# EXCERPT TO READ
There are some points of history about it; some details of context; for example, Hideako Anno is a person who was in charge of the story of Evangelion, and he dealt on the one hand with his sister (a manga-ka) being hit by a truck and his own depression while he was working on the show, and Christian terrorist attack in Japan resulting in demands being made on the show to change, which was part of why things towards the end of the series get, let’s say ‘weird.’

Then there are some movies, and those movies get, again, ‘weird,’ and often those of us old guard, back in the day, used to be seeking an explanation for what the hell this is and what it meant. People wanted to know, we asked questions, we posted theories, we argued about their potential veracity, and then college ended for several and they just moved on with their lives, leaving behind whole books’ worth of information. Some people saw Evangelion as a thing that needed fixing and created books worth of fanfiction, and some saw it as a work that was deeply sonorous, an intense and thoughtful piece that people got mad about because they didn’t ‘get’ it.

One of the things that Evangelion, as a body of work, taught me, though I didn’t quite get it at the time, was that it was possible for an author to be wrong about a work. Not arrogantly, as in, I had a better insight into the work than Anno did, but simply and sincerely – it was possible for an author to say things about their work that didn’t make sense.

I was for a long time obssessed with the idea of getting Anno to ‘explain’ Evangelion. At first I assumed the movies finished the story – they don’t. They tell a different narrative. Then I thought maybe the dubbing had ‘changed’ the story and the subs were the more true version of the narrative – they don’t, not meaningfully. Then I thought that there was some sort of deep kabbalistic knowledge that I, a child who at the time had access to actual real world Christian conspiracy theory books, was uniquely positioned to unpack with numerology and science.

Repeatedly, I found myself at an unsatisfying nowhere, my interpretation of the series shifting each time. Did I miss something? Well I couldn’t rewatch the show because it was screening on TV and I wasn’t taping it. Next time around. I read online resources, borrowed manga, I tried to put the story together, and every time I got closer I found more information that proved to me that there was more to be found and some problem with the extent of the ‘canon’ as I found it.

An added factor in this endless yearning for an explanation on my part is that Evangelion is one of the most prodigiously merchandised things in the world. It is a brand that seemingly has an officially branded everything as far as consumer goods go – indeed, Red Bard has done a lengthy video exploring that. That’s a part of the problem of talking about it – because Evangelion was always not a story made to express a point but also a piece of media entertainment designed to generate a profit. As long as the story endures, as long as the interest persists, there will always be more ways to merchandise it.

# WHAT THIS TASK INVOLVES
Translate this sentence from the Evangelion essay into Spanish: "Repeatedly, I found myself at an unsatisfying nowhere, my interpretation of the series shifting each time."

# PROVIDED DATA
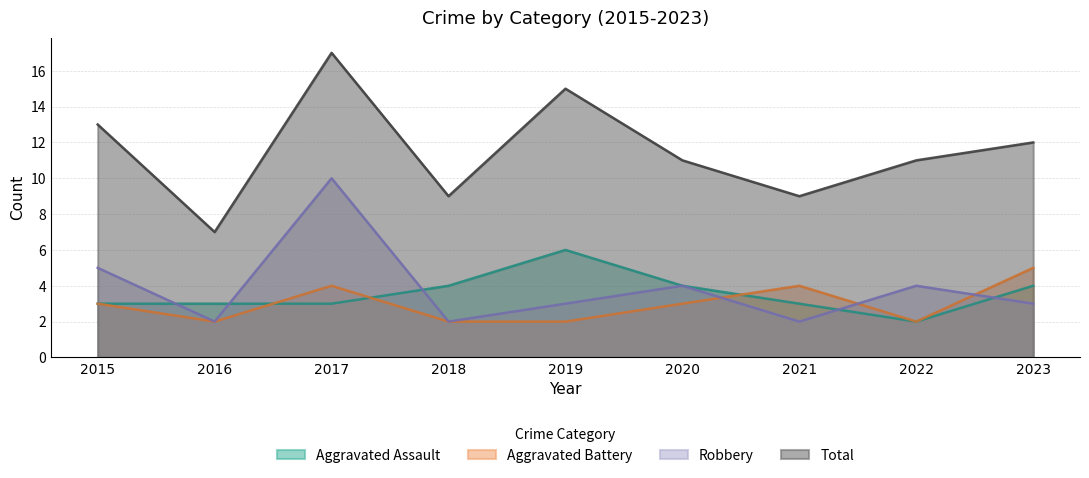

Which series has the widest spread of values?

Total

# WRITTEN SOLUTION
Una y otra vez me encontré en un insatisfactorio punto muerto, y mi interpretación de la serie cambiaba cada vez.